LTE-U Is Nicer to WiFi Than WiFi – Qualcomm

SAN DIEGO -- LTE-U isn't just compatible with WiFi. It's a better neighbor for WiFi devices than other WiFi devices are, say Qualcomm executives and engineers.
Qualcomm Inc. (Nasdaq: QCOM) developed the technology along with Ericsson AB (Nasdaq: ERIC), and they have been waging a political and PR war with WiFi advocates, who say the emerging technology needs further proof, including Federal Communications Commission (FCC) intervention, to ensure that LTE-U doesn't interfere with the vast existing WiFi infrastructure.
Qualcomm brought about a dozen tech journalists to its headquarters here this week, to feed us breakfast and lunch and try to convince us about several points:
- LTE-U has already been extensively tested, and not only does it not interfere with WiFi, WiFi performance actually improves slightly in some cases if you replace a single WiFi access point with LTE-U on a wireless network containing multiple access points.
- LTE-U is a better neighbor to WiFi access points than WiFi access points are to themselves.
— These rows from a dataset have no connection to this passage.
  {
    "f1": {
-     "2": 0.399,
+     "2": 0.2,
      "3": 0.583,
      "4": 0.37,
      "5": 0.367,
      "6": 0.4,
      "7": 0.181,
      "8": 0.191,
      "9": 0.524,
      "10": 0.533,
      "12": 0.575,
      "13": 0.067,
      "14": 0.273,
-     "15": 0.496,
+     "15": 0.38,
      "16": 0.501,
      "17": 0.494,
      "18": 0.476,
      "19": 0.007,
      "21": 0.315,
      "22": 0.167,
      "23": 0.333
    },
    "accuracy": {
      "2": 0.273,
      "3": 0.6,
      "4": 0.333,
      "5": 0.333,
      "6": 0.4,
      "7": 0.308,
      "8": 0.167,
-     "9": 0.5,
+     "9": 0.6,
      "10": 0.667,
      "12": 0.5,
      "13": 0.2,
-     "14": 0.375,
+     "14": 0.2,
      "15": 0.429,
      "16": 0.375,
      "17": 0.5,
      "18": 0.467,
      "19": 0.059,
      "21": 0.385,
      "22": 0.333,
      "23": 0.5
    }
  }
WiFi access points often interfere with one another, but LTE-U is designed to go out of its way to be polite.
- The testing process has been open, with the wireless community as a whole encouraged to participate and find flaws.
- Qualcomm has horses in both races, with an extensive existing business selling WiFi chips -- that it doesn't want to jeopardize -- and an emerging business in LTE-U.
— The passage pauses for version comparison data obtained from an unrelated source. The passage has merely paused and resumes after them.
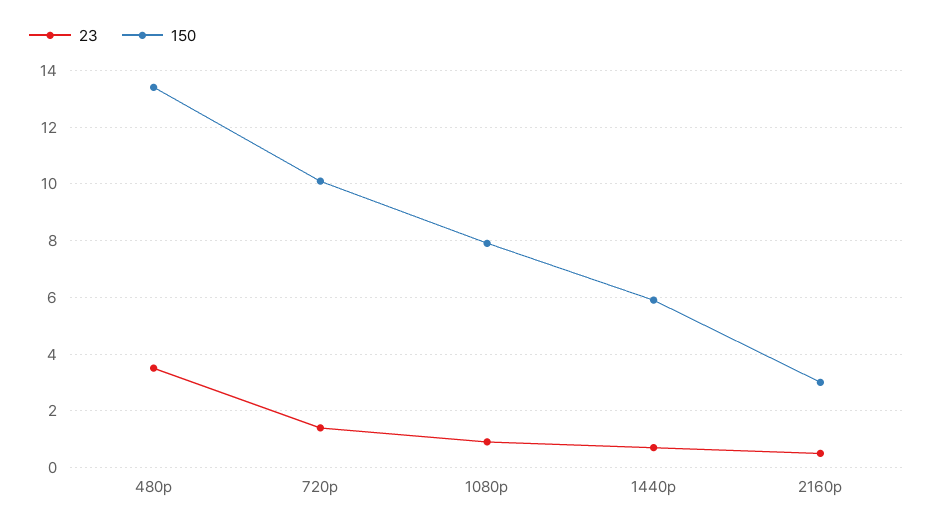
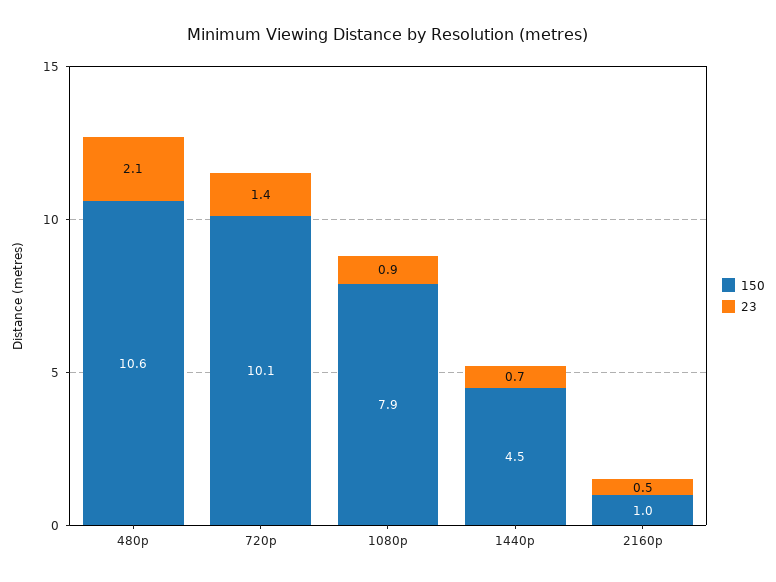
  {
    "23": {
-     "480p": 3.5,
+     "480p": 2.1,
      "720p": 1.4,
      "1080p": 0.9,
      "1440p": 0.7,
      "2160p": 0.5
    },
    "150": {
-     "480p": 13.5,
+     "480p": 10.6,
      "720p": 10.1,
      "1080p": 7.9,
-     "1440p": 6,
+     "1440p": 4.5,
-     "2160p": 3
+     "2160p": 1
    }
  }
LTE-U is a variant of LTE that runs in the unlicensed spectrum, sharing that spectrum with WiFi. Qualcomm and LTE-U advocates claim LTE-U provides greater bandwidth, along with more manageability and security, than WiFi. However, WiFi advocates are urging caution and want the FCC to step in to require more testing and certification before deploying LTE-U.
The conflict pits Alcatel-Lucent (NYSE: ALU), Ericsson, Qualcomm, Samsung Corp. , Verizon Communications Inc. (NYSE: VZ) and others against organizations including the Wi-Fi Alliance, Google (Nasdaq: GOOG) and CableLabs . (See Why Some Operators Think LTE-U Is Rude.)
Lobbying the FCC
LTE-U advocates submitted a letter to the FCC Wednesday urging the commission to reject an "unprecedented" request by the Wi-Fi Alliance to withhold certification of LTE-U equipment until the Wi-Fi Alliance develops a coexistence test plan and completes its own evaluation of LTE-U's impact on WiFi. (See Operators, Vendors Advise FCC on LTE-U and Qualcomm Wants FCC to Stay Out of LTE-U Fray.)
The Wi-Fi Alliance's requested delay "would have far reaching, negative consequences for the public, the industry, and Commission policy," says the letter, signed by representatives of Alcatel-Lucent, Ericsson, Qualcomm, T-Mobile and Verizon. "Allowing an organization that certifies interoperability for one particular technology to become the gatekeeper for another technology to use unlicensed spectrum would jeopardize the Commission's entire framework that has made unlicensed spectrum so successful as an open platform for permission-less innovation." The companies signing the letter say they're members of the Wi-Fi Alliance, with strong commercial interest in WiFi success, but were not approached by the Wi-Fi Alliance about that organization's position on LTE-U.
The Wi-Fi Alliance responded Thursday that it stands by its initial request: "There are billions of Wi-Fi users worldwide, so it is of critical importance for FCC and other regulatory bodies to be satisfied that LTE-U deployments will coexist fairly before approving such devices for use in unlicensed spectrum," the organization said in a statement signed by Ed Figueroa, Wi-Fi Alliance president and CEO.